Friday, June 11, 2021

Fight, Fight, Fight

I spent time yesterday reading more Florence Scovel Shinn, and realized why I had put her books aside sometime in the 90's...her language is so traditional! Even back then, it caused too much of a disconnect. What is so fascinating is that her ideas are still forward-thinking; I'm so fond of re-writing things, and maybe this should be my next assignment!

There are many ways in which I was fine-tuned by the pandemic time, and one of them is that I became hyper-sensitive to conflict, both actual "fighting" and the vocabulary of conflict. I had started writing about this in my blog before the shutdown, but during this last year when my only source of information was nightly TV news, I got to the point where my physical body began to tense up, even just hearing about the "fight against COVID". (It was the language of fighting that did it, not thinking about the disease itself.) All the pandemic vocabulary was the vocabulary of war. Nurses and doctors were on the "front lines", battle lines were drawn (both in terms of how the disease would be dealt with, and politically, between those who were on board with public health recommendations and those who were not). Patients leaving the hospital sometimes wore tee shirts with sayings l like, "I beat COVID". 

Last November, in my Goddess journal, this came through my pen: "I will never, ever ask you to fight for or against anything. Anything." This is pretty powerful stuff. The gist of it is, a fight response takes a person out of a place of love, and energetically pulls one down so that real "victory" is impossible. We may never know what would have happened if, societally, we had just said, "Ooh, interesting, a new virus" and gone on with our lives. And at this point, barring a huge spiritual and philosophical shift among humans, it may take many decades before we can approach a disease that fearlessly.

But perhaps this might be a good moment to consider, "What if the Divine One (however conceived) really wants us to stop fighting? -- each other, disease, nature, and animal life. What if we are being called to put aside all weapons, all wars, all disputes, all vocabulary of 'fight, fight, fight'? What if such pacifism was the only way to save the endangered Earth? Could we do it?"

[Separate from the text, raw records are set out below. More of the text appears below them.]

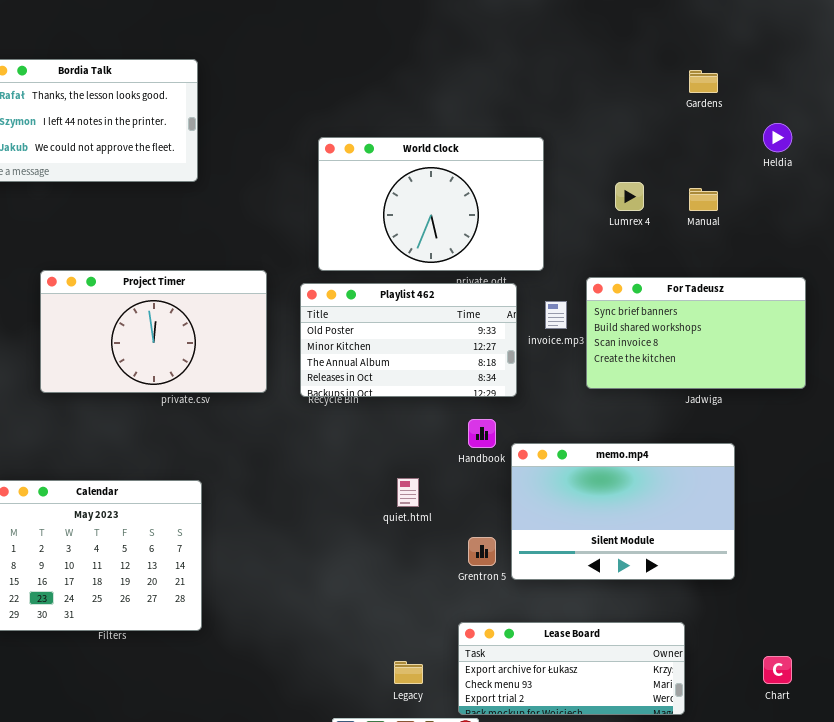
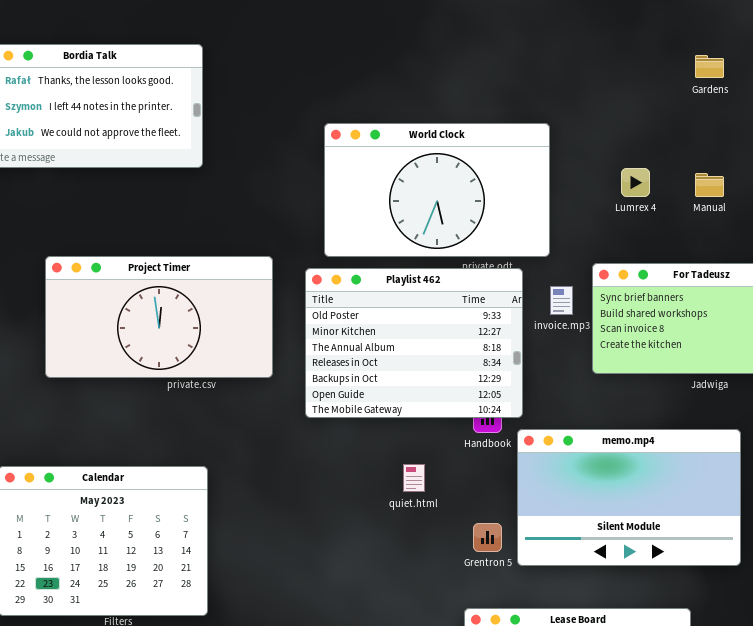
Playlist 462: [300,283,517,397] -> [305,268,523,418], resized

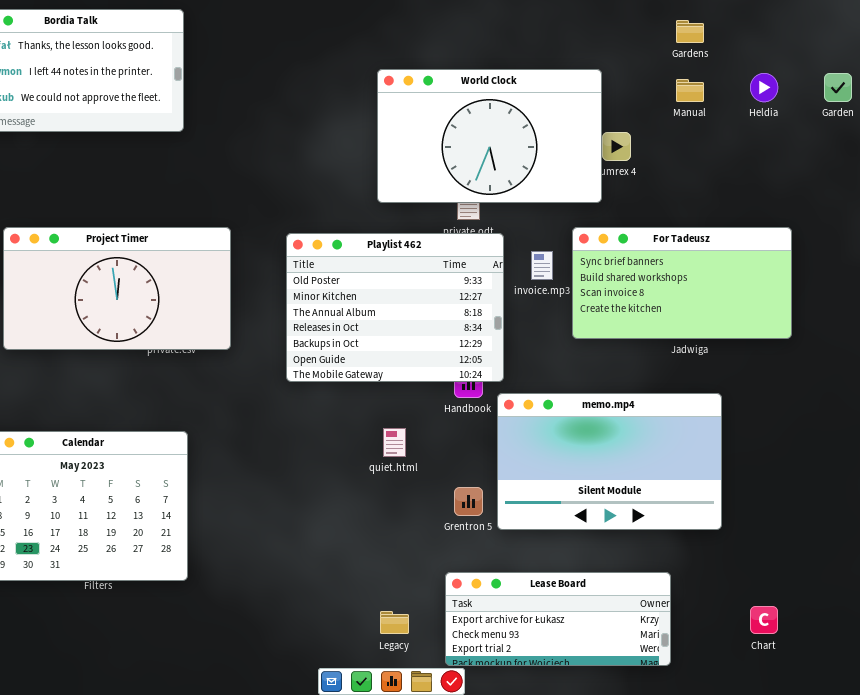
World Clock: [324,123,550,257] -> [377,69,602,203], moved
Manual: [695,173,724,197] -> [676,79,704,102], moved
Project Timer: [45,256,273,378] -> [3,227,231,350], moved

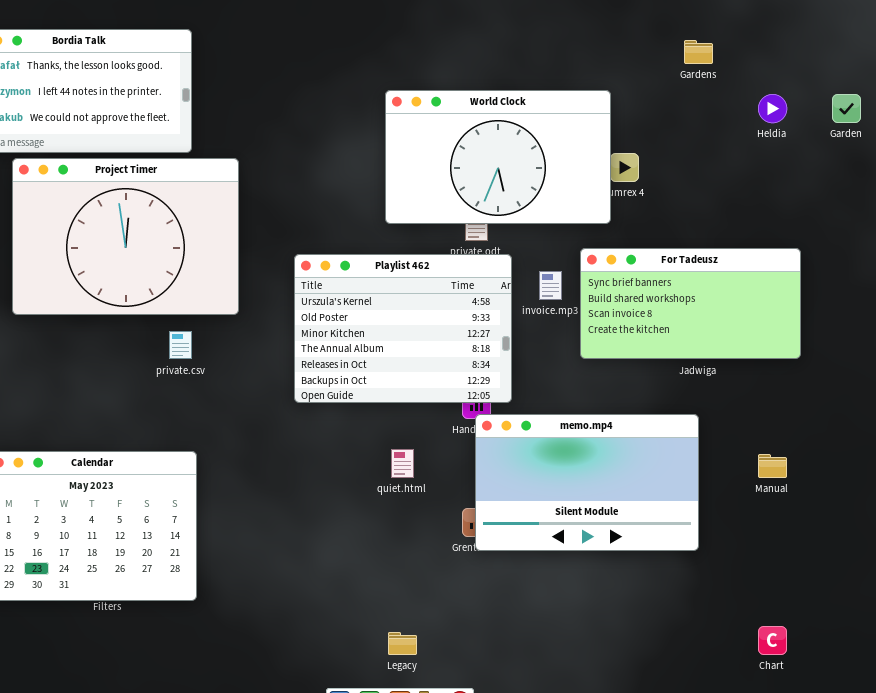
Manual: [676,79,704,102] -> [758,454,787,478], moved
Project Timer: [3,227,231,350] -> [12,158,239,315], moved, resized
Playlist 462: [286,233,504,382] -> [294,254,512,403], scrolled up 1 row
memo.mp4: [497,393,722,530] -> [475,414,699,551], moved
Lease Board: [445,572,671,666] -> none, closed

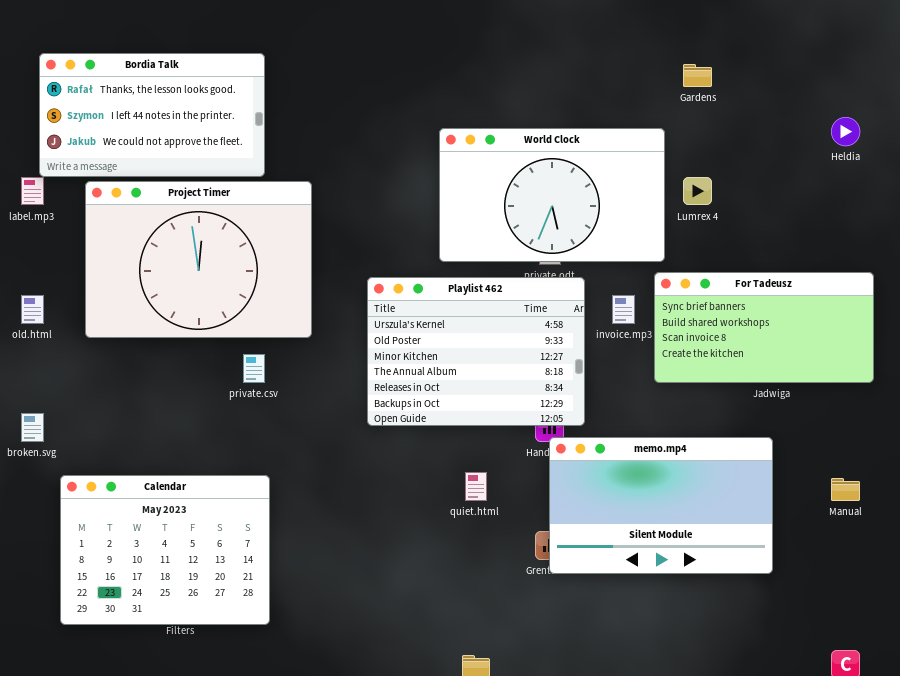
Gardens: [684,40,713,64] -> [683,64,712,87], moved
World Clock: [385,90,611,224] -> [439,128,665,262], moved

Shinn addresses this in The Game of Life, sometimes using the word "resistance". "Resistance is Hell, for it places man in a 'state of torment'...so long as man resists a situation, he will have it with him. If he runs away from it, it will run after him." Basically, she says, face a situation calmly, call it "good", and it will dissolve. We have certainly gone through hell this last year or so. I tried to walk that fine line of honoring the medical field's recommendations while still, personally, practicing a mind frame of fearlessness. It is a challenging path, but not impossible.